The biggest limitation on the genotyper is that has to completely remap every sample to an augmented reference, and it takes longer to map the sample to this reference than it does a standard reference. If this is for human genomes, it's likely going to be prohibitively expensive to run that many samples. Other methods, such as Paragraph (https://github.com/Illumina/paragraph), might be better for this kind of scale.

The genotyper runs one sample/CRAM at a time. You can setup a job with 5,000 CRAMs and run it, but it's going to take a very long time.

If you are splitting the work over multiple machines or clusters, the easiest thing to do is run each batch and then merge with bcftools. The VCF records through INFO will be the same for each batch, so it's trivial to merge those VCFs into one by concatenating the columns.

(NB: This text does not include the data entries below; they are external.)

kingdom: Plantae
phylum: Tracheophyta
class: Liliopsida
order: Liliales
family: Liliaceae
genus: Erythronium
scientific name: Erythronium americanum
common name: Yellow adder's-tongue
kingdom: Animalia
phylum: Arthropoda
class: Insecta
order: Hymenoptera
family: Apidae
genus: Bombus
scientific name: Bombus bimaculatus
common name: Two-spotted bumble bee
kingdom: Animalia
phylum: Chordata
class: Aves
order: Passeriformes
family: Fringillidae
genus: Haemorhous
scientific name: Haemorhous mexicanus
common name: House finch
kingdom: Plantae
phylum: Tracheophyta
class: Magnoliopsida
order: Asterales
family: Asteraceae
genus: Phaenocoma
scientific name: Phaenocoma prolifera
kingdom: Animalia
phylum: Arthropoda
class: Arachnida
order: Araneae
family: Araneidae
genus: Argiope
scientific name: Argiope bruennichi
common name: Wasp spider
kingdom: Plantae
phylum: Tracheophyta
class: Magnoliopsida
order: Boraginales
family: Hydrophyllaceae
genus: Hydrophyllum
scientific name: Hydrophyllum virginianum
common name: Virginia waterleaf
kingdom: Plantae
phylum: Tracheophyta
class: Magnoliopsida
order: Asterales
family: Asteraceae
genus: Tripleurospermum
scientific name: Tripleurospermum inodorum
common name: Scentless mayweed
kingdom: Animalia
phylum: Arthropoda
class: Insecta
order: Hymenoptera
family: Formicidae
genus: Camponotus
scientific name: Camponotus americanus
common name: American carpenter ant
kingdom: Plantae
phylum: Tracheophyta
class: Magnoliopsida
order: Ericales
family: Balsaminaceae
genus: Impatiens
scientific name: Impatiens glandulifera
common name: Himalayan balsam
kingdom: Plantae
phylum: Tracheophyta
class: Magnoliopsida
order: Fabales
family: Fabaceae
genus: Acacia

After the merge, vcffixup (https://github.com/vcflib/vcflib) should take care of correcting allele count/frequency in INFO.

Alternatively, you could run each batch with the --nt parameters (preserve temp files), then copy the subdirectories of samples to one directory, then restart the genotyper to have it do the merge and run vcffixup itself. All it does is take the SV calls from sv_calls/sv_calls.vcf.gz, read it into a table, append a column for each sample, runs vcffixup, and finishes it with bgzip/tabix.

Does this help?

jjfarrell commented 4 years ago

Thanks! This is helpful. Thanks for the suggestions. I am benchmarking a few callers to understand the compute requirements(SMRT-SV, Paragraph and BayesTyper, SVTyper). The project has lots of cluster capacity. SMRT-SV does read crams which is a plus.